*** WORKING DATA ***
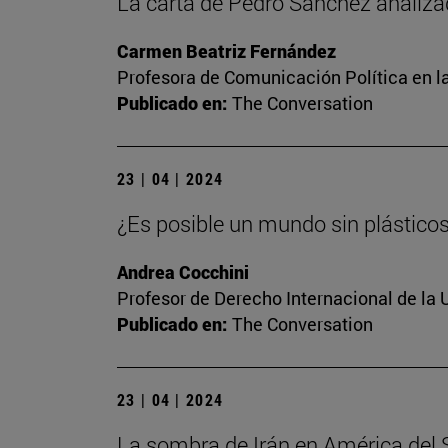
La carta de Pedro Sánchez analiza
Carmen Beatriz Fernández
Profesora de Comunicación Política en l
Publicado en:
The Conversation
23 | 04 | 2024
¿Es posible un mundo sin plástico
Andrea Cocchini
Profesor de Derecho Internacional de la 
Publicado en:
The Conversation
23 | 04 | 2024
La sombra de Irán en América del Su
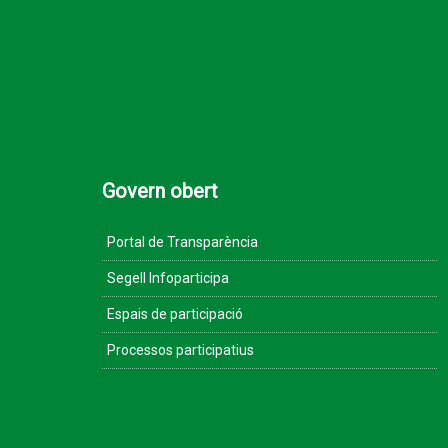
Govern obert
Portal de Transparència
Segell Infoparticipa
Espais de participació
Processos participatius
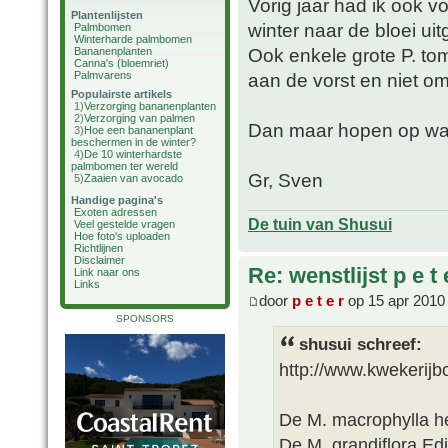
Vorig jaar had ik ook v
Plantenlijsten
winter naar de bloei ui
Palmbomen
Winterharde palmbomen
Ook enkele grote P. tom
Bananenplanten
Canna's (bloemriet)
Palmvarens
aan de vorst en niet om
Populairste artikels
1)
Verzorging bananenplanten
2)
Verzorging van palmen
Dan maar hopen op wa
3)
Hoe een bananenplant
beschermen in de winter?
4)
De 10 winterhardste
palmbomen ter wereld
Gr, Sven
5)
Zaaien van avocado
Handige pagina's
Exoten adressen
De tuin van Shusui
Veel gestelde vragen
Hoe foto's uploaden
Richtlijnen
Disclaimer
Re: wenstlijst p e t 
Link naar ons
Links
door
p e t e r
op 15 apr 2010
SPONSORS
shusui schreef:
http://www.kwekerijb
De M. macrophylla h
De M. grandiflora Edi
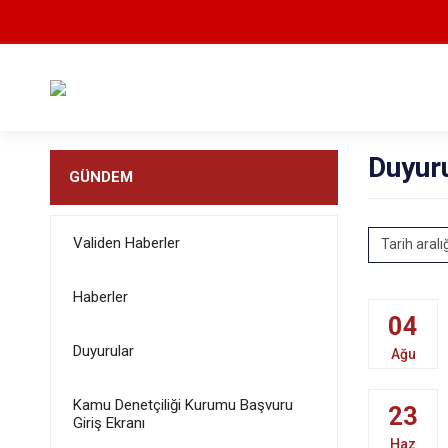
Duyur
GÜNDEM
Validen Haberler
Tarih aralı
Haberler
04
Duyurular
Ağu
Kamu Denetçiliği Kurumu Başvuru
23
Giriş Ekranı
Haz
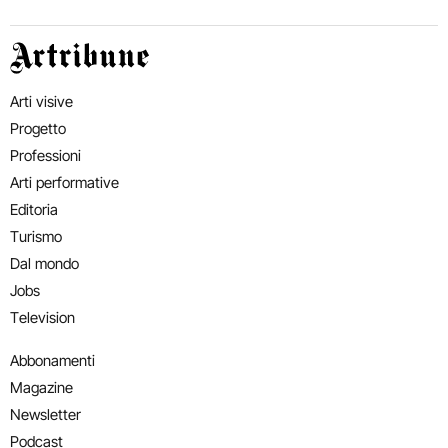
Artribune
Arti visive
Progetto
Professioni
Arti performative
Editoria
Turismo
Dal mondo
Jobs
Television
Abbonamenti
Magazine
Newsletter
Podcast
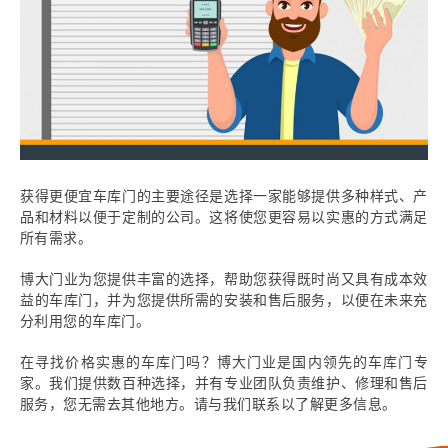
获得更便宜车库门的主要途径是选择一家能够提供多种样式、产
品和材料以便于定制的公司。这将使您更容易以实惠的方式满足
所有需求。
博大门业为您提供丰富的选择，帮助您获得既时尚又具有成本效
益的车库门，并为您提供所需的安装和售后服务，以便在未来充
分利用您的车库门。
在寻找价格实惠的车库门吗？博大门业是国内领先的车库门专
家。我们提供数百种选择，并有专业团队负责维护、修理和售后
服务，您无需去其他地方。请与我们联系以了解更多信息。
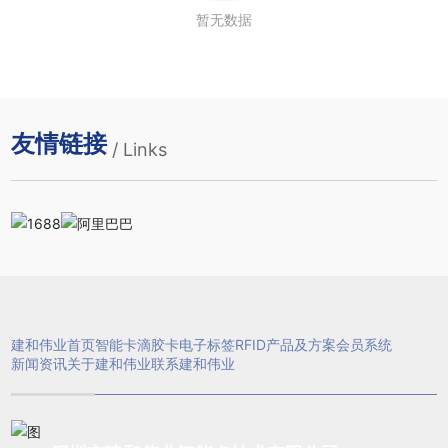
暂无数据
友情链接
/ Links
建和伟业首页
智能卡
滴胶卡
电子标签
RFID产品及方案
会员系统
新闻资讯
关于建和伟业
联系建和伟业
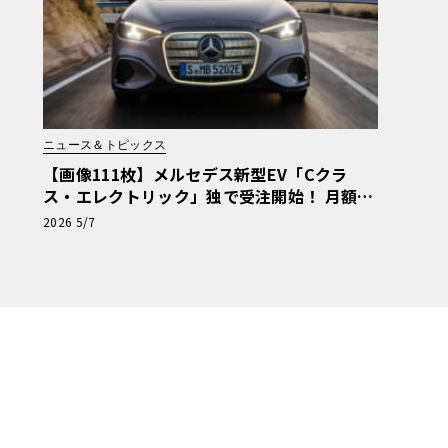
ニュース＆トピックス
【画像111枚】メルセデス新型EV「Cクラ
ス・エレクトリック」独で受注開始！ 月額約
8.6万円～の戦略的リースで攻勢
2026 5/7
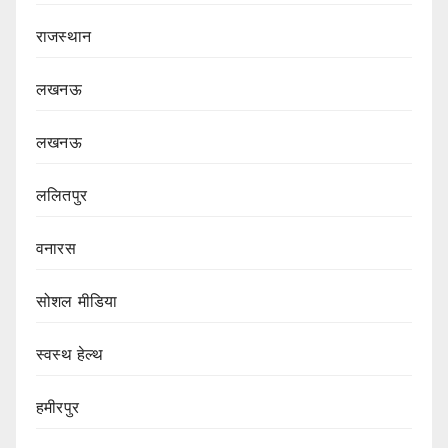
राजस्थान
लखनऊ
लखनऊ
ललितपुर
वनारस
सोशल मीडिया
स्वस्थ हेल्थ
हमीरपुर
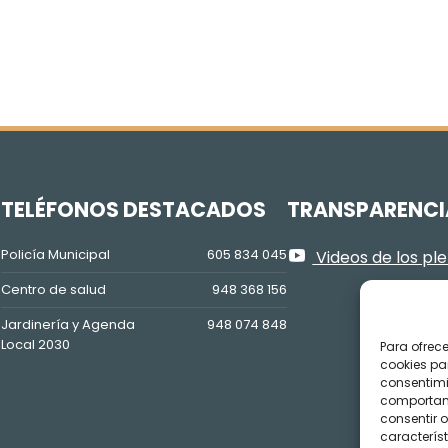
Z
TELÉFONOS DESTACADOS
TRANSPARENCI
Policía Municipal
605 834 045
Videos de los pl
Centro de salud
948 368 156
Jardinería y Agenda
948 074 848
Local 2030
Para ofrec
cookies pa
consentimi
comportami
consentir o
característ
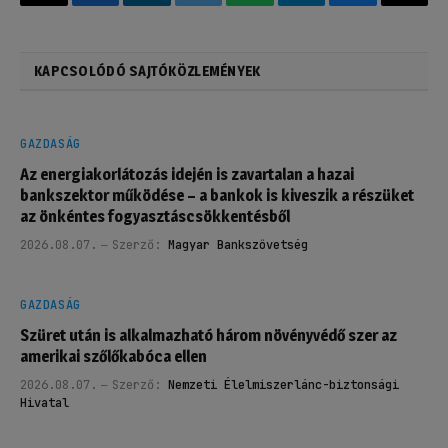
Email
Facebook
LinkedIn
Twitter
WhatsApp
Telegram
Bluesky
Threa
KAPCSOLÓDÓ SAJTÓKÖZLEMÉNYEK
GAZDASÁG
Az energiakorlátozás idején is zavartalan a hazai
bankszektor működése – a bankok is kiveszik a részüket
az önkéntes fogyasztáscsökkentésből
2026.08.07.
Szerző:
Magyar Bankszövetség
GAZDASÁG
Szüret után is alkalmazható három növényvédő szer az
amerikai szőlőkabóca ellen
2026.08.07.
Szerző:
Nemzeti Élelmiszerlánc-biztonsági
Hivatal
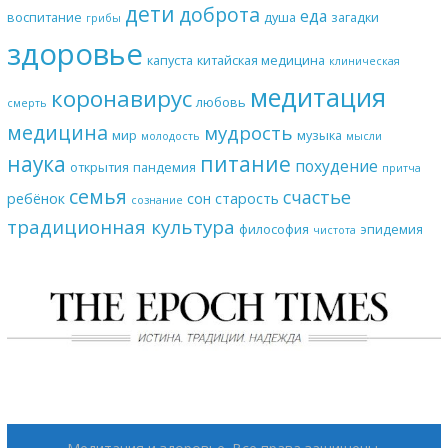
дети
доброта
еда
воспитание
душа
загадки
грибы
здоровье
капуста
китайская медицина
клиническая
медитация
коронавирус
любовь
смерть
медицина
мудрость
мир
музыка
молодость
мысли
наука
питание
похудение
открытия
пандемия
притча
семья
счастье
ребёнок
сон
старость
сознание
традиционная культура
философия
эпидемия
чистота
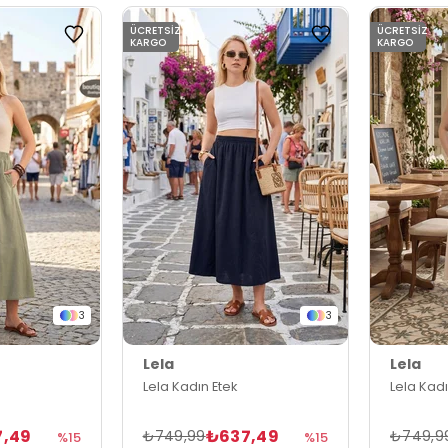
ÜCRETSIZ
ÜCRETSIZ
KARGO
KARGO
3
3
Lela
Lela
Lela Kadın Etek
Lela Kadı
7,49
₺637,49
₺749,99
₺749,9
%15
%15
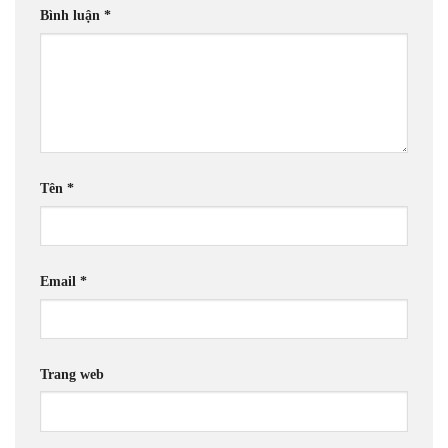
Bình luận
*
Tên
*
Email
*
Trang web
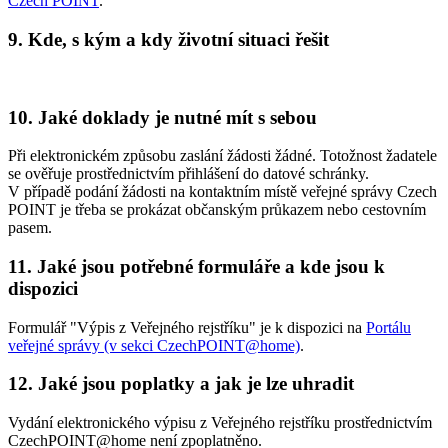
Czech POINT
.
9. Kde, s kým a kdy životní situaci řešit
10. Jaké doklady je nutné mít s sebou
Při elektronickém způsobu zaslání žádosti žádné. Totožnost žadatele
se ověřuje prostřednictvím přihlášení do datové schránky.
V případě podání žádosti na kontaktním místě veřejné správy Czech
POINT je třeba se prokázat občanským průkazem nebo cestovním
pasem.
11. Jaké jsou potřebné formuláře a kde jsou k
dispozici
Formulář "Výpis z Veřejného rejstříku" je k dispozici na
Portálu
veřejné správy (v sekci CzechPOINT@home)
.
12. Jaké jsou poplatky a jak je lze uhradit
Vydání elektronického výpisu z Veřejného rejstříku prostřednictvím
CzechPOINT@home není zpoplatněno.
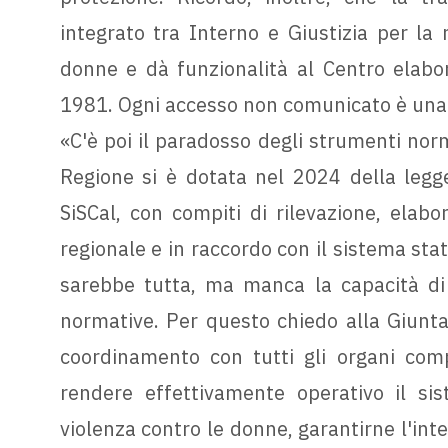
integrato tra Interno e Giustizia per la r
donne e dà funzionalità al Centro elabor
1981. Ogni accesso non comunicato è una
«C'è poi il paradosso degli strumenti norma
Regione si è dotata nel 2024 della legge 
SiSCal, con compiti di rilevazione, elabo
regionale e in raccordo con il sistema stat
sarebbe tutta, ma manca la capacità di t
normative. Per questo chiedo alla Giunta 
coordinamento con tutti gli organi com
rendere effettivamente operativo il sis
violenza contro le donne, garantirne l'inte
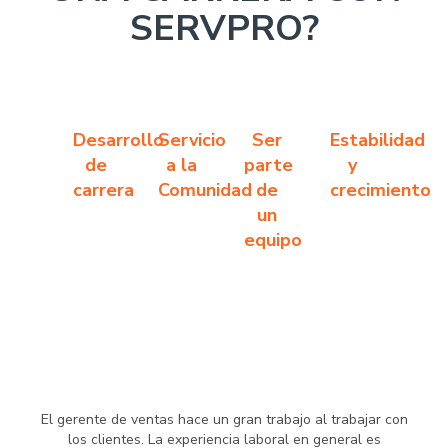
SERVPRO?
Desarrollo
Servicio
Ser
Estabilidad
de
a la
parte
y
carrera
Comunidad
de
crecimiento
un
equipo
El gerente de ventas hace un gran trabajo al trabajar con
los clientes. La experiencia laboral en general es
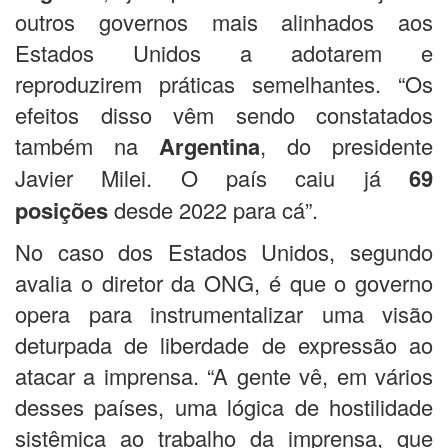
outros governos mais alinhados aos
Estados Unidos a adotarem e
reproduzirem práticas semelhantes. “Os
efeitos disso vêm sendo constatados
também na
Argentina
, do presidente
Javier Milei. O país caiu já
69
posições
desde 2022 para cá”.
No caso dos Estados Unidos, segundo
avalia o diretor da ONG, é que o governo
opera para instrumentalizar uma visão
deturpada de liberdade de expressão ao
atacar a imprensa. “A gente vê, em vários
desses países, uma lógica de hostilidade
sistêmica ao trabalho da imprensa, que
*** End of WORKING DATA ***
WHAT TO WORK ON
State how many lines in the listing contain the string "žádosti", counting only matches with identical letter case. Reply with the number alone.

OUTPUT FOR THIS TASK
2